▶ [TEXTAUSZUG]:
┏━━

Am 9.November wollen die Nazis wieder durch Essen-Borbeck marschieren und, wie schade, der Bochumer „Tortenprozess“ findet am kommenden Donnerstag nicht statt. Neuer Termin ist der 18.11.
Ich liebe Gerichtsveranstaltungen, die jede noch so irrsinnige Barbara-Salesch-Verhandlung toppen. Zum wiederholten Male die Fakten: Martin Buddich, Chef des Blogs bo-alternativ.de, hatte auf eine angekündigte Nazi-Demo mit einer Karikatur reagiert. Ein Comic-Männchen begrüßt die Rechten mit dem Spruch: „Kein Zuckerschlecken für Nazis“ und hält dabei eine Torte in der Hand. Irgendwas brennt auf der Torte, vermutlich eine Kerze oder Wunderkerze. Die Staatsanwaltschaft jedoch erkannte „eine als Torte geplante Bombe mit brennender Lunte“, womit klar war, dass es sich nur um einen Aufruf zur gefährlichen Körperverletzung handeln kann.
Offensichtlich muss bei denen ein Praktikant am Werk gewesen sein. Nur so lässt sich diese juristische Stümperei erklären. Bombenwürfe auf belebten Straßen, da geht es nicht um eine popelige Körperverletzung. Da geht es um Mord (§211, StGB) und um das Herbeiführen einer Sprengstoffexplosion (§308, 3 StGB).

┗━━

▶ [GEGEBENE ANWEISUNG]: Schreiben Sie aus dem Textauszug über den Bochumer „Tortenprozess“ den Wortlaut von „Ich liebe Gerichtsveranstaltungen, die“ bis einschließlich „Körperverletzung handeln kann.“ heraus.

▶ [EINTRÄGE IM DATENSATZ]:
┏━━

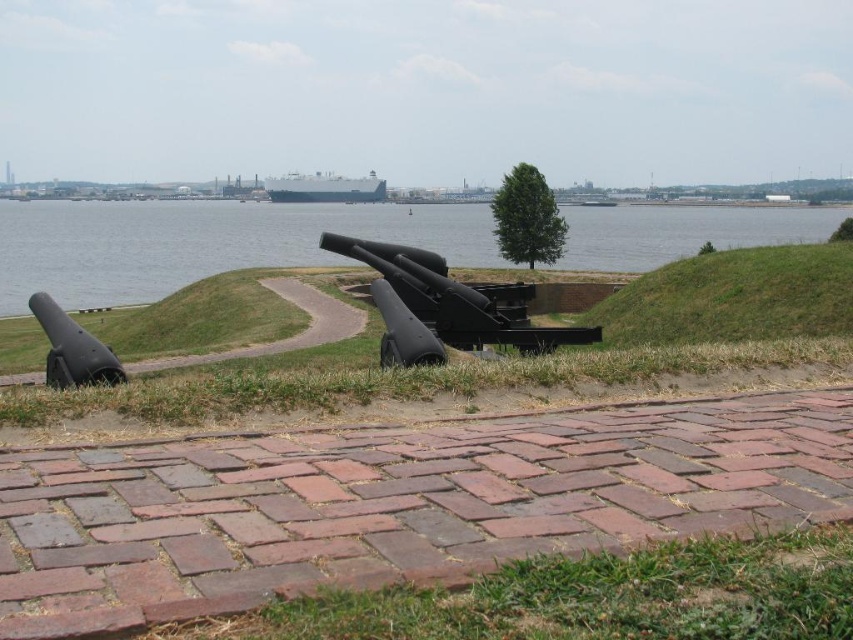
You are a tour guide explaining the layout of the cannons to visitors. You mention the black matte cannon at center and the matte black cannon at left. Which cannon is positioned closer to the brick pathway leading up to them?

The black matte cannon at center is closer to the brick pathway leading up to them because the matte black cannon at left is positioned behind it.

You are a tourist standing at the base of the embankment looking up at the cannons and the water. Which object is closer to you, the blue water at center or the matte black cannon at left?

The matte black cannon at left is closer to you than the blue water at center because the blue water at center is further away in the scene.

You are a historian examining the cannons at the fort. You need to determine which cannon is taller between the black matte cannon at center and the matte black cannon at left. Based on the scene, which one is taller?

The black matte cannon at center is taller than the matte black cannon at left.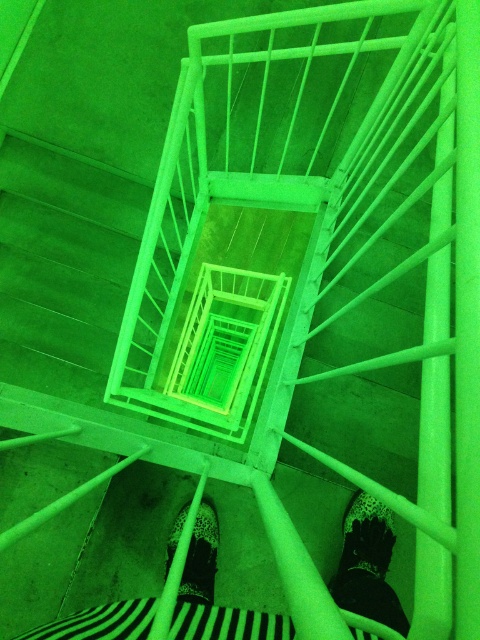
Question: Can you confirm if striped fabric pants at center is smaller than black matte/leather shoe at lower center?

Choices:
 (A) yes
 (B) no

Answer: (B)

Question: Where is black matte/leather shoe at lower center located in relation to leopard print shoe at center in the image?

Choices:
 (A) above
 (B) below

Answer: (A)

Question: Estimate the real-world distances between objects in this image. Which object is closer to the leopard print shoe at center?

Choices:
 (A) striped fabric pants at center
 (B) black matte/leather shoe at lower center

Answer: (A)

Question: From the image, what is the correct spatial relationship of striped fabric pants at center in relation to black matte/leather shoe at lower center?

Choices:
 (A) right
 (B) left

Answer: (B)

Question: Which object appears closest to the camera in this image?

Choices:
 (A) leopard print shoe at center
 (B) black matte/leather shoe at lower center
 (C) striped fabric pants at center

Answer: (C)

Question: Considering the real-world distances, which object is farthest from the black matte/leather shoe at lower center?

Choices:
 (A) leopard print shoe at center
 (B) striped fabric pants at center

Answer: (A)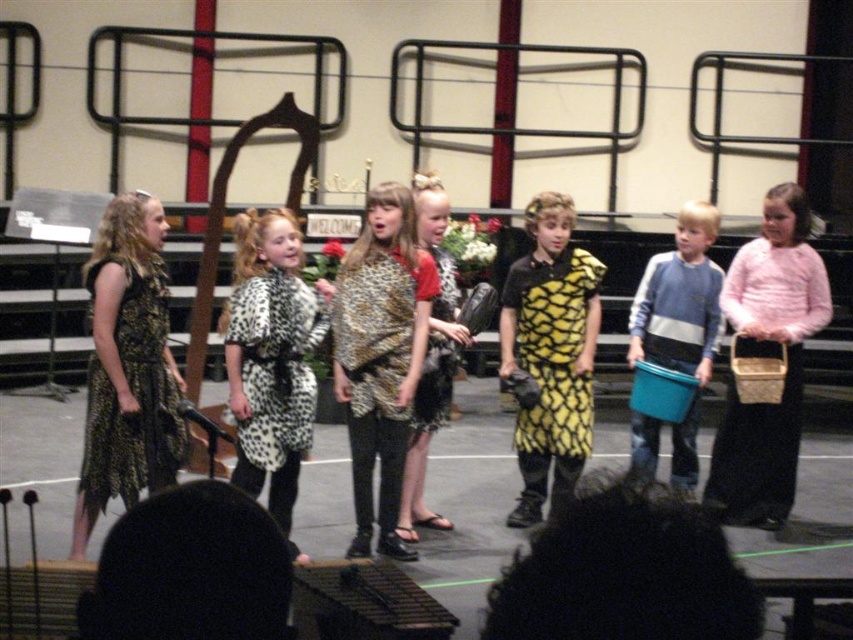
Between blue plastic bucket at center and leopard print fabric shawl at center, which one is positioned lower?

blue plastic bucket at center is lower down.

Does blue plastic bucket at center have a lesser width compared to leopard print fabric shawl at center?

In fact, blue plastic bucket at center might be wider than leopard print fabric shawl at center.

Who is more forward, (715, 236) or (360, 284)?

Positioned in front is point (360, 284).

Where is `blue plastic bucket at center`? The width and height of the screenshot is (853, 640). blue plastic bucket at center is located at coordinates (682, 323).

This screenshot has width=853, height=640. What do you see at coordinates (767, 356) in the screenshot? I see `pink wool sweater at right` at bounding box center [767, 356].

Consider the image. Can you confirm if pink wool sweater at right is taller than yellow leopard print dress at center?

Yes.

This screenshot has height=640, width=853. I want to click on pink wool sweater at right, so click(x=767, y=356).

What are the coordinates of `pink wool sweater at right` in the screenshot? It's located at (767, 356).

How far apart are leopard print scarf at center and pink wool sweater at right?

leopard print scarf at center is 2.19 meters away from pink wool sweater at right.

Is point (404, 240) positioned in front of point (772, 320)?

Yes, point (404, 240) is in front of point (772, 320).

Locate an element on the screen. leopard print scarf at center is located at coordinates (381, 355).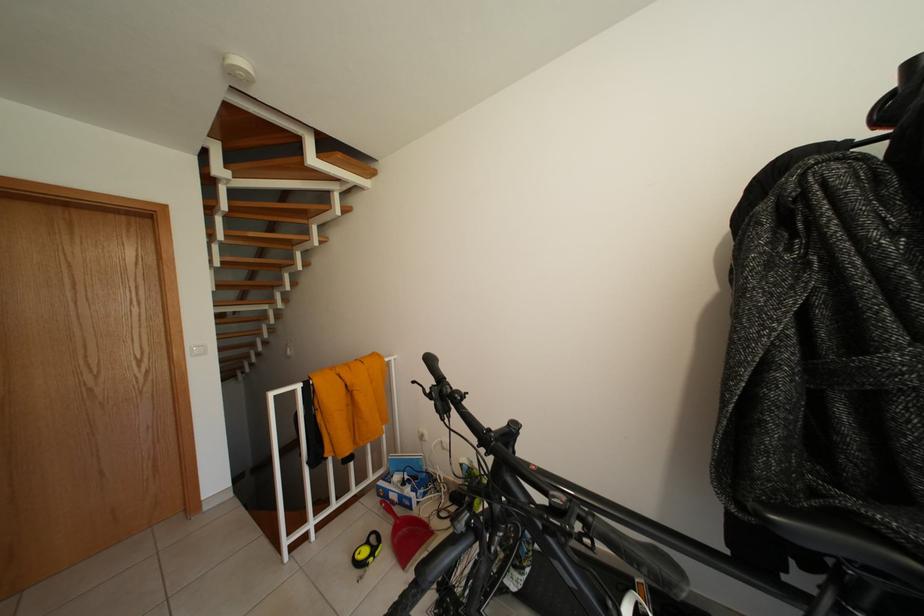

┗━━

▶ [KORREKTE AUSGABE]:
Ich liebe Gerichtsveranstaltungen, die jede noch so irrsinnige Barbara-Salesch-Verhandlung toppen. Zum wiederholten Male die Fakten: Martin Buddich, Chef des Blogs bo-alternativ.de, hatte auf eine angekündigte Nazi-Demo mit einer Karikatur reagiert. Ein Comic-Männchen begrüßt die Rechten mit dem Spruch: „Kein Zuckerschlecken für Nazis“ und hält dabei eine Torte in der Hand. Irgendwas brennt auf der Torte, vermutlich eine Kerze oder Wunderkerze. Die Staatsanwaltschaft jedoch erkannte „eine als Torte geplante Bombe mit brennender Lunte“, womit klar war, dass es sich nur um einen Aufruf zur gefährlichen Körperverletzung handeln kann.